Prize Recipient


Recipient Picture

Michael F. Crommie
University of California, Berkeley

Citation:

"For outstanding contributions to understanding and controlling the fundamental electronic properties of low-dimensional systems at the atomic scale."

Background:

Michael F. Crommie is a pioneer in the study of electronic properties of nanostructures using scanning tunneling microscopy (STM). Crommie graduated from UCLA with a BS in physics in 1984, and received his PhD in physics from UC Berkeley in 1991. As a postdoc he joined Don Eigler at IBM Almaden to operate the world’s first cryogenic ultrahigh vacuum STM and helped pioneer the combined use of atomic manipulation and STM spectroscopy.

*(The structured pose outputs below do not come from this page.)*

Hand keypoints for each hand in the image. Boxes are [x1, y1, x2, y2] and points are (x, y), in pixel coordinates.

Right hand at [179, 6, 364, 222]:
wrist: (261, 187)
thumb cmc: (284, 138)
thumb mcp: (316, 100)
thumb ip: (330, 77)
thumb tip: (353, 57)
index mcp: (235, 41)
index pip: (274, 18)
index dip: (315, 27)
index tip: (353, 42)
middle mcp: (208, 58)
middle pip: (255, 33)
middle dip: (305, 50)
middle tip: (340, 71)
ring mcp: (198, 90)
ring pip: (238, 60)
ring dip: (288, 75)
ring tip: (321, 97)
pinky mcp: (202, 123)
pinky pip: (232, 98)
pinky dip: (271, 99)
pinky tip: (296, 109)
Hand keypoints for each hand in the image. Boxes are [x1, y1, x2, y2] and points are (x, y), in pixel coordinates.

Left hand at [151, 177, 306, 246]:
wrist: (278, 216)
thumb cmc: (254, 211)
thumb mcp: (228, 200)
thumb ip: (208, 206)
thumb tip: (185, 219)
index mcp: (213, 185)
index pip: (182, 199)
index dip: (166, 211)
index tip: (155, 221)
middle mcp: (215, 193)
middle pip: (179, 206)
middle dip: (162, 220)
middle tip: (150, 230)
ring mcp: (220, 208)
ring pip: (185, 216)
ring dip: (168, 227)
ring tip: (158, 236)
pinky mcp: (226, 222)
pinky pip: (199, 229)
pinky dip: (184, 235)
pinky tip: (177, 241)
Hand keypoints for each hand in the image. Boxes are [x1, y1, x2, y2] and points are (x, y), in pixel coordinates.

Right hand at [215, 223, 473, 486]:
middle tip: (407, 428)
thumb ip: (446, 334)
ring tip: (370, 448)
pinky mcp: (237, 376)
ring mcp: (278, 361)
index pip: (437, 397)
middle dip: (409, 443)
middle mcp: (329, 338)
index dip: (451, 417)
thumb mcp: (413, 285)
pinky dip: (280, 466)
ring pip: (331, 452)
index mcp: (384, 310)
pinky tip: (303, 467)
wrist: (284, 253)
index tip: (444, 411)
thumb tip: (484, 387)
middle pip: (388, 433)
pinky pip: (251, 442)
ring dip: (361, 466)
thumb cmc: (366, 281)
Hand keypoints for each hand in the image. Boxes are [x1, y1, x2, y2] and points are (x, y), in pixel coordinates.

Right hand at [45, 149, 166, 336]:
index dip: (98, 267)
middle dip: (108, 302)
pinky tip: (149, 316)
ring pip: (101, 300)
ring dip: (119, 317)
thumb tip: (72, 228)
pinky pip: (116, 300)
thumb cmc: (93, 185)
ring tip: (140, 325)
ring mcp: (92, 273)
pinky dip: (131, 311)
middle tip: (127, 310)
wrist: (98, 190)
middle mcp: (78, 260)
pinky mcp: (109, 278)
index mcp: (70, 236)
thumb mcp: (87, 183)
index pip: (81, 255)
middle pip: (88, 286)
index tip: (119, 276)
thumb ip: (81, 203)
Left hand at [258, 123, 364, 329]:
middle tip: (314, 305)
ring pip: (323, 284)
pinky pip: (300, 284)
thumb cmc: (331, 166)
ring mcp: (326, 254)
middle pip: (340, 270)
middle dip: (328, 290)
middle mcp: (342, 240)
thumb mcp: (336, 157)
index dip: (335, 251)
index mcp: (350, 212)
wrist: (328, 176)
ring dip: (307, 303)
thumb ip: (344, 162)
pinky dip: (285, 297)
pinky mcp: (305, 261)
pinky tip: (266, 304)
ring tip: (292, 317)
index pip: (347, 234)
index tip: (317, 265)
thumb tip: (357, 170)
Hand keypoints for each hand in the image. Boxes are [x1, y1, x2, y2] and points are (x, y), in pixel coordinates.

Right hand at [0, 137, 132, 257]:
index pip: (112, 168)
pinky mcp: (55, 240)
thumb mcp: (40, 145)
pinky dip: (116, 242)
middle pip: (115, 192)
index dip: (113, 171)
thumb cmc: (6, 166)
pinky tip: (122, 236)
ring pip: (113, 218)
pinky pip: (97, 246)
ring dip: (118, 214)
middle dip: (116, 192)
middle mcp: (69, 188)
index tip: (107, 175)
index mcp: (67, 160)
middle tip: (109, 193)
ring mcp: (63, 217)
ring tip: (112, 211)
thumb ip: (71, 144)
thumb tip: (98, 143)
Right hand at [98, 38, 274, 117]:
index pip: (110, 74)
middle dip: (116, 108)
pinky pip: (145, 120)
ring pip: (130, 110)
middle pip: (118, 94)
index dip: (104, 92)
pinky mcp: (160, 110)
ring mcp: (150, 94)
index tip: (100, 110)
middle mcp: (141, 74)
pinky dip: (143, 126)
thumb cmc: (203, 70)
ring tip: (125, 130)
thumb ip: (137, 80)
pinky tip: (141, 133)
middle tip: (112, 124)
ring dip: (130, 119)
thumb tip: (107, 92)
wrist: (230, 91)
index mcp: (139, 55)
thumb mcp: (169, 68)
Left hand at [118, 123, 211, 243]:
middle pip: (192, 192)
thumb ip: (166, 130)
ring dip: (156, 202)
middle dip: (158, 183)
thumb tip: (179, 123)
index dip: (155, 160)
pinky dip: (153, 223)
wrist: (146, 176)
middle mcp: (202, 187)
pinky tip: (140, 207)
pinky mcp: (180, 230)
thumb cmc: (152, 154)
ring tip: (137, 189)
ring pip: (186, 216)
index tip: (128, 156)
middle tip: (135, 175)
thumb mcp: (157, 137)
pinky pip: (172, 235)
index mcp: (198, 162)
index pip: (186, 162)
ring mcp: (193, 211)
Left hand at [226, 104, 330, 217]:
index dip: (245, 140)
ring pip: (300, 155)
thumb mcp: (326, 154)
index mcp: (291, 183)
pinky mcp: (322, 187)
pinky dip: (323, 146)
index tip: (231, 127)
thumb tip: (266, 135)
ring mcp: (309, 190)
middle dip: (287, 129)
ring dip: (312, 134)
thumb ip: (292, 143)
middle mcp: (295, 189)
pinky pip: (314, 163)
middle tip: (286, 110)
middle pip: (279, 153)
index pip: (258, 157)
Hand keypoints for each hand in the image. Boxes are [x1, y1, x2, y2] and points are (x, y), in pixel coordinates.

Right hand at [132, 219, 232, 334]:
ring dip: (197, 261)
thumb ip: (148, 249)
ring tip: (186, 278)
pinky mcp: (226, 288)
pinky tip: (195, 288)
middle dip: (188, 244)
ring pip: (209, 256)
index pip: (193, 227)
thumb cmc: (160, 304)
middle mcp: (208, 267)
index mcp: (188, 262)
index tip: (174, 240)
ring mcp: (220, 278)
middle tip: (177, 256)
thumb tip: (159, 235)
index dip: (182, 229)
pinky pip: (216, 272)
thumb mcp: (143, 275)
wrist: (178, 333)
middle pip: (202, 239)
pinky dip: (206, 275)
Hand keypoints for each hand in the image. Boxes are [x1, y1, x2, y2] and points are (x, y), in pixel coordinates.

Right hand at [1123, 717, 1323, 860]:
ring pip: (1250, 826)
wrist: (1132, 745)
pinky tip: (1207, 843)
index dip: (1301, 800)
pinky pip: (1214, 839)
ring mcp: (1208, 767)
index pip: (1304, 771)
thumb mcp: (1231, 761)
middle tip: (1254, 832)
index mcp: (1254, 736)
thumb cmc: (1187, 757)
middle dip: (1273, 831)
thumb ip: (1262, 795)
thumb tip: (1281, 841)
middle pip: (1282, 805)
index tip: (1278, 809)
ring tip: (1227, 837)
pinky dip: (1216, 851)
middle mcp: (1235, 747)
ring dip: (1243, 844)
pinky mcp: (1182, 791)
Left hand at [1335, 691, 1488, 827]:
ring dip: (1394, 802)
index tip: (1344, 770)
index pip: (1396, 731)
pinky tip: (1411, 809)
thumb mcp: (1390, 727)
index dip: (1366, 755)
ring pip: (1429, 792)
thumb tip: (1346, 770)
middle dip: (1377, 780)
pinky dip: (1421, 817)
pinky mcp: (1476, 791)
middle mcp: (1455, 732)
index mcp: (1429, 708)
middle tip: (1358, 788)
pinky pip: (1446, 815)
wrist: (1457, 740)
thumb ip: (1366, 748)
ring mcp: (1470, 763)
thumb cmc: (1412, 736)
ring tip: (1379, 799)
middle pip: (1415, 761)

Crommie’s Quantum Corral images have graced countless covers of quantum mechanics textbooks and inspired a generation of students to study fundamental science. As a professor at Boston University and later UC Berkeley, Crommie performed the first observation of the Kondo effect for a single magnetic impurity and was the first to use strain effects in graphene to create pseudo-magnetic fields. Crommie pioneered the use of gated 2D devices in STMs, integrating them with atomic and molecular adsorbates to create hybrid, atomically-precise structures that exhibit new types of behavior. He showed how different interactions compete in single-layer materials to induce exotic manybody behavior. Crommie confirmed that topological concepts can be applied to molecular materials, yielding effective new strategies to control nanoscale behavior. Crommie is the winner of the Newcomb Cleveland prize, a Sloan Foundation Fellowship, and an NSF Young Investigator Award. He is an APS Fellow and the co-director of the Kavli Energy NanoScience Institute at UC Berkeley.